» **AIM OF THE TASK**:
Rewrite everything from the start of the items down to and including the line that contains "termékeknél az látszik, hogy", changing "Mitacs" to "MITACS" and leaving all else the same.

» **SUPPLIED DATA**:
++++++++++++++++++++
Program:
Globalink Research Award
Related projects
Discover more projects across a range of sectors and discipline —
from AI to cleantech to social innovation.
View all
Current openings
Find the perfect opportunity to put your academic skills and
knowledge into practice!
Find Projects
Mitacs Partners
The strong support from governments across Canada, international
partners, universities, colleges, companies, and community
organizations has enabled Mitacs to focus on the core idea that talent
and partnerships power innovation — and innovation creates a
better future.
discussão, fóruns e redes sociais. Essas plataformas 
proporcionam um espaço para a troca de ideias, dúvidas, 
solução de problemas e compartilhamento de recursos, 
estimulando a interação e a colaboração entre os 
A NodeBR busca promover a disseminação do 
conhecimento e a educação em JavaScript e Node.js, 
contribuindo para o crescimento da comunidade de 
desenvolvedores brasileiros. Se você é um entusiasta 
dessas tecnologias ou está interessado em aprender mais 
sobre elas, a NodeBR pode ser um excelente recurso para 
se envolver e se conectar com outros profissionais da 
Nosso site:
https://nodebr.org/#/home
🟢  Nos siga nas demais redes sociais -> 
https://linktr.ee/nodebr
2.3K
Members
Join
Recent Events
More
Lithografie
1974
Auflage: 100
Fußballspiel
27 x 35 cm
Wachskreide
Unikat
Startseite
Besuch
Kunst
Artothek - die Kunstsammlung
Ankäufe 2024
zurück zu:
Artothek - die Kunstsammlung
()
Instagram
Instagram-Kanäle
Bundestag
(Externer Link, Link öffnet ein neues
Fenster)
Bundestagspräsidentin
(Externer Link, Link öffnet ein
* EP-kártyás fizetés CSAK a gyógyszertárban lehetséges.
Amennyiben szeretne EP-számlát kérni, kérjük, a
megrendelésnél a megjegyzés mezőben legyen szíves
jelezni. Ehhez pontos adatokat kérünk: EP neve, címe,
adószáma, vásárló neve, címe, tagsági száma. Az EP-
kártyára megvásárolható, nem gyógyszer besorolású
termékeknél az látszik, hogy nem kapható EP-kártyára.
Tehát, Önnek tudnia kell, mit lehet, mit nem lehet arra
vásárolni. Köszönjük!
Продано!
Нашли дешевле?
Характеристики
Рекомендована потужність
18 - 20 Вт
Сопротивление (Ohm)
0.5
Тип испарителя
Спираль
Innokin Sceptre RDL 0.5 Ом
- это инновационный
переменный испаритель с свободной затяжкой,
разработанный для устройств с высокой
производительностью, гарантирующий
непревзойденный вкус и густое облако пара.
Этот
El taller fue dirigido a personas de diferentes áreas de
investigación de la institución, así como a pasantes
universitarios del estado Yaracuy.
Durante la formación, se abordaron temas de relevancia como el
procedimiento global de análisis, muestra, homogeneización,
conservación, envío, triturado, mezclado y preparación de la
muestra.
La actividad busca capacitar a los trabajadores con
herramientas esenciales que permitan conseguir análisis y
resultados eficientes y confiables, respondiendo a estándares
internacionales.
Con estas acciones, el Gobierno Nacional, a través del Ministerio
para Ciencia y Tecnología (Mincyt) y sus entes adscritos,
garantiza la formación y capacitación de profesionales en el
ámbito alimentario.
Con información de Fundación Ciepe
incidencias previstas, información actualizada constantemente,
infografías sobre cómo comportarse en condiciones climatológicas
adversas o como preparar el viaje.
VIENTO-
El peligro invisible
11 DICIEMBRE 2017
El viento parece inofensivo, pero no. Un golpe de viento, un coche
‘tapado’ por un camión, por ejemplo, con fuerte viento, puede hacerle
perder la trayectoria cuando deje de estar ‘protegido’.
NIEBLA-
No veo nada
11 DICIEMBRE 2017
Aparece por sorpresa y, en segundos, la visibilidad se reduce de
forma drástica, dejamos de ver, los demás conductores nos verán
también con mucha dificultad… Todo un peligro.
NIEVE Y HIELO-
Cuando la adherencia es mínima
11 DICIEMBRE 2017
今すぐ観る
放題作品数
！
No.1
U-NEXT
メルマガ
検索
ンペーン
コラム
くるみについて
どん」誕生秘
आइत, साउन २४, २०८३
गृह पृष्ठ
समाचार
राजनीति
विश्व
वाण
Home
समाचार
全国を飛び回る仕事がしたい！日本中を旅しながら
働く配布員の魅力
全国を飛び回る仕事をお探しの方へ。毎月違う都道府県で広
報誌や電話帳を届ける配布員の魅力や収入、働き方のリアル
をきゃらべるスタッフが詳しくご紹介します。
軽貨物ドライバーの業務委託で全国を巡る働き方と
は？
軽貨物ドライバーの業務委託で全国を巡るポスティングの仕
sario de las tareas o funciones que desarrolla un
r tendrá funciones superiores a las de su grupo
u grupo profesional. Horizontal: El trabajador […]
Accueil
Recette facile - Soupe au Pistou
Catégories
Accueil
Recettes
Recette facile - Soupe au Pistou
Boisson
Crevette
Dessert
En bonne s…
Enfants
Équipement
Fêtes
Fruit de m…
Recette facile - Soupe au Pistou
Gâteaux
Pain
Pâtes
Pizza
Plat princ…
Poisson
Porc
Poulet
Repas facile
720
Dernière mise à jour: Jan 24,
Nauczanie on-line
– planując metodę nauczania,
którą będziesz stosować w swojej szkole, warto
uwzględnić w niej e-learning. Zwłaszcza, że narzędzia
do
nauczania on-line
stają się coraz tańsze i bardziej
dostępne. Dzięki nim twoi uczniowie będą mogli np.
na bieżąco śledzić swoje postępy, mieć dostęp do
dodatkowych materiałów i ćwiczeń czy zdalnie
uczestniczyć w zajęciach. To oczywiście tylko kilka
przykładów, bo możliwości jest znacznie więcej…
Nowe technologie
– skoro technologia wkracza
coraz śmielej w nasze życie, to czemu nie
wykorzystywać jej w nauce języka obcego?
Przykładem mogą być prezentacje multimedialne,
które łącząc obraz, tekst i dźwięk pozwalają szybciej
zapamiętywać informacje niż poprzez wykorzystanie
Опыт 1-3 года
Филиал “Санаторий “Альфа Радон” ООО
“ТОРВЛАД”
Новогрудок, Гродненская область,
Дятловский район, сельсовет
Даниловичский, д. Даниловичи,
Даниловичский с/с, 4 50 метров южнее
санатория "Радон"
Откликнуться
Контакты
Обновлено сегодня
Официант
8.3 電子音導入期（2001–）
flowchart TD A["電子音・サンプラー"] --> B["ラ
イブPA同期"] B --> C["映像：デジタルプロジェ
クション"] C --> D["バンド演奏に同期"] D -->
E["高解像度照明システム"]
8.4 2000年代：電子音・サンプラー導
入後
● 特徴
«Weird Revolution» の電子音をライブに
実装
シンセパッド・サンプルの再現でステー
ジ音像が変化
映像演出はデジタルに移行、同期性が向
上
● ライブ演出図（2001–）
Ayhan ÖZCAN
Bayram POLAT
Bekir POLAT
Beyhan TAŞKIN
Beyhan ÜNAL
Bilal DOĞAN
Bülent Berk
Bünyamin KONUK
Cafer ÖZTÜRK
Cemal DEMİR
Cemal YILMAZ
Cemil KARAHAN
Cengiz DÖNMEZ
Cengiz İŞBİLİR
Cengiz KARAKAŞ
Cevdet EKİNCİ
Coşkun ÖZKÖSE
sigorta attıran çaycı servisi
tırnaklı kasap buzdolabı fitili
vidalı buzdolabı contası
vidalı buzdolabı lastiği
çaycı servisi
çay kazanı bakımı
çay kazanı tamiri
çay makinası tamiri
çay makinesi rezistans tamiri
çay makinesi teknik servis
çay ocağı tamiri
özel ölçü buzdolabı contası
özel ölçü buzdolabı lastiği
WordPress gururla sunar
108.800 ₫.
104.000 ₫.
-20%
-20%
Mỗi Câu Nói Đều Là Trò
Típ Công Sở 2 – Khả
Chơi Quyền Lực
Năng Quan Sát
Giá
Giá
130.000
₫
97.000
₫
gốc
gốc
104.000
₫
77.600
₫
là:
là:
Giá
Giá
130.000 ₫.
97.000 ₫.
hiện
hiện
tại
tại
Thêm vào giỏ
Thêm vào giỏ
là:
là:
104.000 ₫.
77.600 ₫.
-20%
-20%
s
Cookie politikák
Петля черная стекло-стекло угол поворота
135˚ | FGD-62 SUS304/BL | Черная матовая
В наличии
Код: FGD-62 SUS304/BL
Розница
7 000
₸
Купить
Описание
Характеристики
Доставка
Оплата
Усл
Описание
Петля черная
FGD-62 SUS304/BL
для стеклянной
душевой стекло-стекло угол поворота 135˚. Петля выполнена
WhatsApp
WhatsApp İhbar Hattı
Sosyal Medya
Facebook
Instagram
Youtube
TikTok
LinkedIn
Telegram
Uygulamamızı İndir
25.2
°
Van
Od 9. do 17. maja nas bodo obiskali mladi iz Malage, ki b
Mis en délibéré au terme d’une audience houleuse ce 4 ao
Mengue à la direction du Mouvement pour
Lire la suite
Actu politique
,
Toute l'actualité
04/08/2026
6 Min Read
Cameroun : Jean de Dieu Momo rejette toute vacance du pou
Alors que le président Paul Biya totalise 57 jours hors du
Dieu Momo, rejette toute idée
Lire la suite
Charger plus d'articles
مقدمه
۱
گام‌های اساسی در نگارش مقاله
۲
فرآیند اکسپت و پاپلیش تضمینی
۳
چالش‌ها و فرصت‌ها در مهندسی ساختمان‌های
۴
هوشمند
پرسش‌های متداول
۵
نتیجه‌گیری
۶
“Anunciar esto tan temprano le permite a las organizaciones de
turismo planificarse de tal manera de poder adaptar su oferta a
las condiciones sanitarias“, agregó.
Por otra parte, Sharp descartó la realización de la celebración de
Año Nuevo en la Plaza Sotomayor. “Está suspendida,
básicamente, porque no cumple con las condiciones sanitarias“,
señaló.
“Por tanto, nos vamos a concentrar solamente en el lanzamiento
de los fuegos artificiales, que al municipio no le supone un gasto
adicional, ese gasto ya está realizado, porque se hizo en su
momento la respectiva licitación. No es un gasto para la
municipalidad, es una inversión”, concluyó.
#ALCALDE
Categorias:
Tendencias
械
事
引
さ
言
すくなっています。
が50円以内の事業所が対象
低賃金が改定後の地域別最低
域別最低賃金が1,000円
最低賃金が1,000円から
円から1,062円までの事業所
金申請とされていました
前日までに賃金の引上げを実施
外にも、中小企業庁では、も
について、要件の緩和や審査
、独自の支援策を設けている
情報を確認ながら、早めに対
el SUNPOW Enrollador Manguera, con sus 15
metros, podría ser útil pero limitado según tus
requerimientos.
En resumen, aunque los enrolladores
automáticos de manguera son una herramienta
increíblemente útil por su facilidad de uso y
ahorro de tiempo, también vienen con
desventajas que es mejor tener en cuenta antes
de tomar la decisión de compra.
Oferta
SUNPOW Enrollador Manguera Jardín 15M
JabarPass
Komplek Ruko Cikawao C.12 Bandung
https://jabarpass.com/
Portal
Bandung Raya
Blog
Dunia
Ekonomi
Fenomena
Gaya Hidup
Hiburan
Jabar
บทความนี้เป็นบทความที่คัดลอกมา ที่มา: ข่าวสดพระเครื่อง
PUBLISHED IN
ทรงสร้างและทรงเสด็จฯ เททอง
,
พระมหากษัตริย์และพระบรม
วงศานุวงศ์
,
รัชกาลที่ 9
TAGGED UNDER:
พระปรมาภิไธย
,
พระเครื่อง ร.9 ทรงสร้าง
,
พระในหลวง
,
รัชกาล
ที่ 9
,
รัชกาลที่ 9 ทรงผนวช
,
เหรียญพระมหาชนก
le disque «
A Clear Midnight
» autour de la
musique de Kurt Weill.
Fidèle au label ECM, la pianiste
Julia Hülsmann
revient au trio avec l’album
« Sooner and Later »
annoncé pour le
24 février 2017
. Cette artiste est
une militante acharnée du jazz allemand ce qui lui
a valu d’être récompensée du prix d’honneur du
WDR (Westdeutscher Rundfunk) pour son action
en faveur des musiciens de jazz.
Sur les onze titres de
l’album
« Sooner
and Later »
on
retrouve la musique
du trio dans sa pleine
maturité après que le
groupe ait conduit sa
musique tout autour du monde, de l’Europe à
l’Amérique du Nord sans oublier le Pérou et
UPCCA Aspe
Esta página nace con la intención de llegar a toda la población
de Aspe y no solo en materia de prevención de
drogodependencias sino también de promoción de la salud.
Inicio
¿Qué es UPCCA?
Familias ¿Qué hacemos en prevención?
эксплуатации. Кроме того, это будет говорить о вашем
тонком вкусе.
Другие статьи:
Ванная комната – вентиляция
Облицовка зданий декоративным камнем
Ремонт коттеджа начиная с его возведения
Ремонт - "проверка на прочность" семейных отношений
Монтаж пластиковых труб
++++++++++++++++++++
» **YOUR SOLUTION**:
Program:
Globalink Research Award
Related projects
Discover more projects across a range of sectors and discipline —
from AI to cleantech to social innovation.
View all
Current openings
Find the perfect opportunity to put your academic skills and
knowledge into practice!
Find Projects
MITACS Partners
The strong support from governments across Canada, international
partners, universities, colleges, companies, and community
organizations has enabled MITACS to focus on the core idea that talent
and partnerships power innovation — and innovation creates a
better future.
discussão, fóruns e redes sociais. Essas plataformas 
proporcionam um espaço para a troca de ideias, dúvidas, 
solução de problemas e compartilhamento de recursos, 
estimulando a interação e a colaboração entre os 
A NodeBR busca promover a disseminação do 
conhecimento e a educação em JavaScript e Node.js, 
contribuindo para o crescimento da comunidade de 
desenvolvedores brasileiros. Se você é um entusiasta 
dessas tecnologias ou está interessado em aprender mais 
sobre elas, a NodeBR pode ser um excelente recurso para 
se envolver e se conectar com outros profissionais da 
Nosso site:
https://nodebr.org/#/home
🟢  Nos siga nas demais redes sociais -> 
https://linktr.ee/nodebr
2.3K
Members
Join
Recent Events
More
Lithografie
1974
Auflage: 100
Fußballspiel
27 x 35 cm
Wachskreide
Unikat
Startseite
Besuch
Kunst
Artothek - die Kunstsammlung
Ankäufe 2024
zurück zu:
Artothek - die Kunstsammlung
()
Instagram
Instagram-Kanäle
Bundestag
(Externer Link, Link öffnet ein neues
Fenster)
Bundestagspräsidentin
(Externer Link, Link öffnet ein
* EP-kártyás fizetés CSAK a gyógyszertárban lehetséges.
Amennyiben szeretne EP-számlát kérni, kérjük, a
megrendelésnél a megjegyzés mezőben legyen szíves
jelezni. Ehhez pontos adatokat kérünk: EP neve, címe,
adószáma, vásárló neve, címe, tagsági száma. Az EP-
kártyára megvásárolható, nem gyógyszer besorolású
termékeknél az látszik, hogy nem kapható EP-kártyára.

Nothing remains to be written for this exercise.